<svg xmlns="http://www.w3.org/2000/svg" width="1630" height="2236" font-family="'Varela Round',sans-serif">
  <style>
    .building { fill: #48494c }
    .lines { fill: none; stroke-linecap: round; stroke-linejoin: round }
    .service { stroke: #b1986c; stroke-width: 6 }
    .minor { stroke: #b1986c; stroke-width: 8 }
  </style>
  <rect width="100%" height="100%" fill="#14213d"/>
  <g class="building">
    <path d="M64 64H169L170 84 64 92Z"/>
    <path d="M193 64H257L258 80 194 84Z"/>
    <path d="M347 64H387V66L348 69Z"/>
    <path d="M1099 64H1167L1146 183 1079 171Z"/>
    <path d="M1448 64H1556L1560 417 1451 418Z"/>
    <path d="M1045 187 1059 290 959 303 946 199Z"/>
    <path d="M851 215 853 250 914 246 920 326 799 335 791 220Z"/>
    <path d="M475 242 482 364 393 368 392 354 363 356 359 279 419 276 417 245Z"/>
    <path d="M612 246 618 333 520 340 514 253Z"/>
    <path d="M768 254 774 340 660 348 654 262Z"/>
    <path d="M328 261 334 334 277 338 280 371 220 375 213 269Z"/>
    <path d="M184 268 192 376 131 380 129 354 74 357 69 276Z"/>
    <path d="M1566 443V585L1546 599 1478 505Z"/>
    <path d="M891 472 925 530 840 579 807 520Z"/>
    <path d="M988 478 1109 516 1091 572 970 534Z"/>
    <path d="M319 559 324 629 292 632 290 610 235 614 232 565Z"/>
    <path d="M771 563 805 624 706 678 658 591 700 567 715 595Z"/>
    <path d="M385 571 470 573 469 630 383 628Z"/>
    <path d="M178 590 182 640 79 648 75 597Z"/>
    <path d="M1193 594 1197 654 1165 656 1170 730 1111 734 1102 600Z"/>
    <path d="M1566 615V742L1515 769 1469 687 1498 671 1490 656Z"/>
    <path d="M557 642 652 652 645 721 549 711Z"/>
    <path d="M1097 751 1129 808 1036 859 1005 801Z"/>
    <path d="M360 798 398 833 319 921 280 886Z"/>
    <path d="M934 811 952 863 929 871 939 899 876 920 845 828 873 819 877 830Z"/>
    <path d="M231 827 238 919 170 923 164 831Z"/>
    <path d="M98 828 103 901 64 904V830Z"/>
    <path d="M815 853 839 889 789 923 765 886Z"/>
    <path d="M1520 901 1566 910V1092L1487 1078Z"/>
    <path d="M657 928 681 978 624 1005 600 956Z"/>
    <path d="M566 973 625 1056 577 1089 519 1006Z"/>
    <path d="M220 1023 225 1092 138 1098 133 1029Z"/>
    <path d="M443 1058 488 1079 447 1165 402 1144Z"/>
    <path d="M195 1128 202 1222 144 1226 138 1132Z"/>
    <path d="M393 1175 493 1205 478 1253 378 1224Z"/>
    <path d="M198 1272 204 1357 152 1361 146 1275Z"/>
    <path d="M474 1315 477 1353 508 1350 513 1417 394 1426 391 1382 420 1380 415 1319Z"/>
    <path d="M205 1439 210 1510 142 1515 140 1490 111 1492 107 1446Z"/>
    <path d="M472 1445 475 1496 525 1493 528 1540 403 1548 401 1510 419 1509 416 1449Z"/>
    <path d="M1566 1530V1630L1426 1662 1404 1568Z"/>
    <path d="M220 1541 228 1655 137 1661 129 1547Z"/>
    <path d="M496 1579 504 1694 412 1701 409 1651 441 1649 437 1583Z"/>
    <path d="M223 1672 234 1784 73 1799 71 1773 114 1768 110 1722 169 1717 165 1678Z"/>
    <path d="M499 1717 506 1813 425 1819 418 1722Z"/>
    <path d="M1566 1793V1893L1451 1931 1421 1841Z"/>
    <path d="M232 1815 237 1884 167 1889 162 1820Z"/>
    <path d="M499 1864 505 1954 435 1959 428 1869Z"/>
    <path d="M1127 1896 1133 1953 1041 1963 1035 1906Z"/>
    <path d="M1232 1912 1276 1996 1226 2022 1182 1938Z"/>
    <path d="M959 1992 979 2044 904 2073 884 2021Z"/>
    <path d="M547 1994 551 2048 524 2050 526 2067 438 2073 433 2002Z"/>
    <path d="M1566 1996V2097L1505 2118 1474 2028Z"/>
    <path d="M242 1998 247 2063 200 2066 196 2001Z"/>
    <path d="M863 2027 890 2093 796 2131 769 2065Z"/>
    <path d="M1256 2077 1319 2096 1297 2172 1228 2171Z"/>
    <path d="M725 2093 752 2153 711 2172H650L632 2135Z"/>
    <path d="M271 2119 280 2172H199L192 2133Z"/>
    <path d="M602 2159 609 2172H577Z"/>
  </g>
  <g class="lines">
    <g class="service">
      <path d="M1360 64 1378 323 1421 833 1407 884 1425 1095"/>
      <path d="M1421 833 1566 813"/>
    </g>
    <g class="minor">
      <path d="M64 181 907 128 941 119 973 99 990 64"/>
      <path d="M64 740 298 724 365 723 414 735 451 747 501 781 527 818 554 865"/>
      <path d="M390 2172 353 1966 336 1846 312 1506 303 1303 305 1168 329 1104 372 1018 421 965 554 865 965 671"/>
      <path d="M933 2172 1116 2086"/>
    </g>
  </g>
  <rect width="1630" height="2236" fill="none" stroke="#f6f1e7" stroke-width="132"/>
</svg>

---+---

Your answer should be exactly the lines of the material above, starting at the one that holds "64 1378 323" and ending with the last.

      <path d="M1360 64 1378 323 1421 833 1407 884 1425 1095"/>
      <path d="M1421 833 1566 813"/>
    </g>
    <g class="minor">
      <path d="M64 181 907 128 941 119 973 99 990 64"/>
      <path d="M64 740 298 724 365 723 414 735 451 747 501 781 527 818 554 865"/>
      <path d="M390 2172 353 1966 336 1846 312 1506 303 1303 305 1168 329 1104 372 1018 421 965 554 865 965 671"/>
      <path d="M933 2172 1116 2086"/>
    </g>
  </g>
  <rect width="1630" height="2236" fill="none" stroke="#f6f1e7" stroke-width="132"/>
</svg>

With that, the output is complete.